H. Norman Schwarzkopf
1934 - 2012
Le général H. Norman Schwarzkopf - universellement connu sous le nom de « Stormin' Norman » - était une figure paradoxale : un homme dont la stature imposante et la présence tonitruante masquaient un monde intérieur marqué par de profondes convictions, une empathie profonde et des moments de conflit intérieur. Né dans une famille militaire, Schwarzkopf a intériorisé la discipline et le devoir dès son jeune âge, mais il a également été façonné par le traumatisme qu'il a été témoin pendant le service de son père et par sa propre expérience de combat au Vietnam. Ces premières expositions aux cruautés de la guerre lui ont inculqué une détermination féroce à protéger les soldats sous son commandement, même s'il acceptait la nécessité sombre de les envoyer au combat.
La réputation de Schwarzkopf en tant qu'architecte de l'opération Tempête du désert reposait sur son brio opérationnel et son insistance sur une planification méticuleuse. La célèbre manœuvre du « crochet gauche » pendant la campagne terrestre de la guerre du Golfe a mis en avant sa volonté de prendre des risques calculés, exploitant la vitesse et la surprise pour obtenir une force écrasante avec un minimum de pertes pour la coalition. Pourtant, cette même détermination a parfois glissé vers l'inflexibilité. Son impatience face aux retards bureaucratiques et à l'ingérence politique le mettait parfois en désaccord avec la direction civile à Washington, exposant une tension entre ses instincts militaires et les exigences de la guerre de coalition. Schwarzkopf était irrité par ce qu'il considérait comme une prudence excessive ou une indécision de la part de ses supérieurs, et bien que sa franchise suscitât l'admiration, elle pouvait également aliéner des alliés politiques.

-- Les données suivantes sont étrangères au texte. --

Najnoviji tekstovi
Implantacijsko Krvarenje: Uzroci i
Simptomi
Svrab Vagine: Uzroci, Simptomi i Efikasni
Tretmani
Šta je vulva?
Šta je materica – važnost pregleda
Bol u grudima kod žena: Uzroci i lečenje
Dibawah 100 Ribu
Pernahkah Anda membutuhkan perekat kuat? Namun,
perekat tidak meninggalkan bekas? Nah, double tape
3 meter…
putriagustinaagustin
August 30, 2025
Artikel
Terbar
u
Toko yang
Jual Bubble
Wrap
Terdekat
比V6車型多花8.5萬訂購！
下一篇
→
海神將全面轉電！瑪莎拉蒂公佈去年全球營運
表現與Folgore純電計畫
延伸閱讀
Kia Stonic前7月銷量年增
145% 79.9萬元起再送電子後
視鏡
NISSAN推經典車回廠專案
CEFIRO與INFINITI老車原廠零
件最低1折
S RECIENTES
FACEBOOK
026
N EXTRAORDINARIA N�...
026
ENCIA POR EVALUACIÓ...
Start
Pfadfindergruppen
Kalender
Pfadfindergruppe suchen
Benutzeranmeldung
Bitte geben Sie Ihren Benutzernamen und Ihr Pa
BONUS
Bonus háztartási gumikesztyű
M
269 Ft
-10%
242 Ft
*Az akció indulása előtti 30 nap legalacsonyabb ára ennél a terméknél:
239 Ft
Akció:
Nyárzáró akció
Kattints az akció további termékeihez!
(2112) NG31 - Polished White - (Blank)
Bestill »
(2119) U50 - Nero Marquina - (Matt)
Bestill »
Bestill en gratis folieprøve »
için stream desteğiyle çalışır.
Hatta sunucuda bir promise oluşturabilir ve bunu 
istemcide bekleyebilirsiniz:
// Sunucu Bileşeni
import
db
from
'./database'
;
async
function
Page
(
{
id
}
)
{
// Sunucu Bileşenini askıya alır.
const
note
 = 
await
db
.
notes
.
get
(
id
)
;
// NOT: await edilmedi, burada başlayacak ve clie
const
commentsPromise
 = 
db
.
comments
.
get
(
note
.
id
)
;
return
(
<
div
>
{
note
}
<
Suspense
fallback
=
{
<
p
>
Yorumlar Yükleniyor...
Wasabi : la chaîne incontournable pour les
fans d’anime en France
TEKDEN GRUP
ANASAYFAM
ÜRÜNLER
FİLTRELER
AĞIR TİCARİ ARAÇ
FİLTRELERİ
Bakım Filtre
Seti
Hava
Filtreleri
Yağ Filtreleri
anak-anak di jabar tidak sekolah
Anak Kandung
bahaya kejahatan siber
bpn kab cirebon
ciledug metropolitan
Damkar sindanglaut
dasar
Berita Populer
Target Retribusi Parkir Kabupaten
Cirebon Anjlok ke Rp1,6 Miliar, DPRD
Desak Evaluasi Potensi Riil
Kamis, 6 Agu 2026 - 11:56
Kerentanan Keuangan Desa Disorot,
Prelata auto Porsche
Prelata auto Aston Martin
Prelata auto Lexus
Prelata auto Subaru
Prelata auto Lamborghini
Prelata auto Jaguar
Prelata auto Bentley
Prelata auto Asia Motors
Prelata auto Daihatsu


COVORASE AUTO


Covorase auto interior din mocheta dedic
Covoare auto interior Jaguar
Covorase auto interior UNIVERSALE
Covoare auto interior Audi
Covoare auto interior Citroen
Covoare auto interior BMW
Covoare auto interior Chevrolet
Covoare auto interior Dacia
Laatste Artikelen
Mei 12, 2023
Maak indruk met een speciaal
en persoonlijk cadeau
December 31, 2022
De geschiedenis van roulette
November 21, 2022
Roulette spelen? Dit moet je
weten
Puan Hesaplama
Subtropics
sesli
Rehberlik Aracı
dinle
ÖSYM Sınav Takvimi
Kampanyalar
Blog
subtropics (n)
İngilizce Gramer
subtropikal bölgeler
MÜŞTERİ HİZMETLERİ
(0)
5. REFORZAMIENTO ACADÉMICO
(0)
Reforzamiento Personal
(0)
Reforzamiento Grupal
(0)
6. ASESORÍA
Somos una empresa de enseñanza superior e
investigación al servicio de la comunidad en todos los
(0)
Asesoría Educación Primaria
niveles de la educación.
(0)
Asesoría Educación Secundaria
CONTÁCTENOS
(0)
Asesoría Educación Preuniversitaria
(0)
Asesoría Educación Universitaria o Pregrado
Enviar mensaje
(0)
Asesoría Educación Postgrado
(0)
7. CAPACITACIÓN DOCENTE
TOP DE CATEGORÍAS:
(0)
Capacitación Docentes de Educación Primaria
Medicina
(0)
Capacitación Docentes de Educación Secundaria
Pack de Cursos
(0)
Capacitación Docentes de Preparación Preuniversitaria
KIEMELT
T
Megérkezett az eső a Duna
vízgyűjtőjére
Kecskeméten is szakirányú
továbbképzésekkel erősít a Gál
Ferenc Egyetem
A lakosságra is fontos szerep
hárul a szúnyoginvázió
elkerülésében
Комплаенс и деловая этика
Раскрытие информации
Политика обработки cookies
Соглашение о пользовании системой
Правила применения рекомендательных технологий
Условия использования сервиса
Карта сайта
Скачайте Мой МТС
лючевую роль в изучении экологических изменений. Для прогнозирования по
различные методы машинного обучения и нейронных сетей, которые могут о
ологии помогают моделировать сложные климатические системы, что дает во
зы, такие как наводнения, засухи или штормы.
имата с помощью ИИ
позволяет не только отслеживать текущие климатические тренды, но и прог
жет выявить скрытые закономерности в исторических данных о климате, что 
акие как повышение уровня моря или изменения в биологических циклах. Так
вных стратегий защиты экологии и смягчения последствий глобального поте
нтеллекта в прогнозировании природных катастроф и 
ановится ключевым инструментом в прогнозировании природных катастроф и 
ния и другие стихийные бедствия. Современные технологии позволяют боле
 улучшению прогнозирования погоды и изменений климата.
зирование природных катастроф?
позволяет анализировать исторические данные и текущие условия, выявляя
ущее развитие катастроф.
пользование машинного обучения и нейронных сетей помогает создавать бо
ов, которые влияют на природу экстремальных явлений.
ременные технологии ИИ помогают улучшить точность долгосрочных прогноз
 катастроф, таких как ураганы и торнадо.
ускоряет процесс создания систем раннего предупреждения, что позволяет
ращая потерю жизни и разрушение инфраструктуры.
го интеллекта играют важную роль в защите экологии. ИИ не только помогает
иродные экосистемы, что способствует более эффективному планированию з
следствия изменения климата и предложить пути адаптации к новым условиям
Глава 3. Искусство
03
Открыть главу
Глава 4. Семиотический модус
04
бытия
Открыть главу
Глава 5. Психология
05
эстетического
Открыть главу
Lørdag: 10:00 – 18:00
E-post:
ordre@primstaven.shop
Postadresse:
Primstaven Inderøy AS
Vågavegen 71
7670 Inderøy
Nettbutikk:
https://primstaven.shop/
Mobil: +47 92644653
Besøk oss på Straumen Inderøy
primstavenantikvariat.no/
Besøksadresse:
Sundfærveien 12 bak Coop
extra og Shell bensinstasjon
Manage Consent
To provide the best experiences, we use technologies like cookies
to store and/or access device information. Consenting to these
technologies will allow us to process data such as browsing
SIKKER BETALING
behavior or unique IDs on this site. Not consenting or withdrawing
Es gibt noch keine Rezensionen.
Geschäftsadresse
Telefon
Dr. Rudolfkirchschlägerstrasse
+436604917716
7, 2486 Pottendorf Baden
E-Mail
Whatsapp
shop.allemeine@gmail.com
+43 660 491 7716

Malgré son extérieur dur et sa réputation d'être un patron exigeant, Schwarzkopf cultivait la loyauté parmi ses troupes par un engagement personnel et une préoccupation visible pour leur bien-être. Il était connu pour visiter les unités de première ligne, exiger une communication claire et se tenir aux mêmes normes qu'il attendait de ses subordonnés. Cependant, son intensité et son tempérament pouvaient intimider ceux qui étaient moins à l'aise avec son style direct, étouffant parfois la dissidence ou les points de vue alternatifs lors des séances de planification.
La controverse a poursuivi le commandement de Schwarzkopf, en particulier concernant les conséquences de la victoire de la coalition. La destruction des forces irakiennes en retraite sur la soi-disant « autoroute de la mort » et les pertes civiles dues aux frappes aériennes ont suscité un débat international sur la proportionnalité de la force et les règles d'engagement. Les critiques ont accusé les tactiques agressives de Schwarzkopf, bien qu'efficaces militairement, de risquer de franchir des frontières éthiques - une accusation qu'il a contrebalancée en soulignant ses efforts pour minimiser la souffrance inutile. Pourtant, le poids de ces incidents le hantait, sapant la satisfaction de la victoire.
La relation de Schwarzkopf avec ses adversaires et alliés était marquée à la fois par le respect et la détermination. Il étudiait le commandement irakien avec soin, anticipant leurs mouvements et exploitant leurs faiblesses, mais il reconnaissait également le coût humain du conflit. À la retraite, il résistait aux tentatives de glorifier la guerre, exprimant à plusieurs reprises sa tristesse pour la souffrance qu'elle causait. En fin de compte, l'héritage de Schwarzkopf est une histoire de contradictions : un leader dont les forces - clarté, détermination, conviction morale - sont parfois devenues des passifs, mais dont le modèle de commandement reste à la fois célébré et débattu dans l'histoire militaire.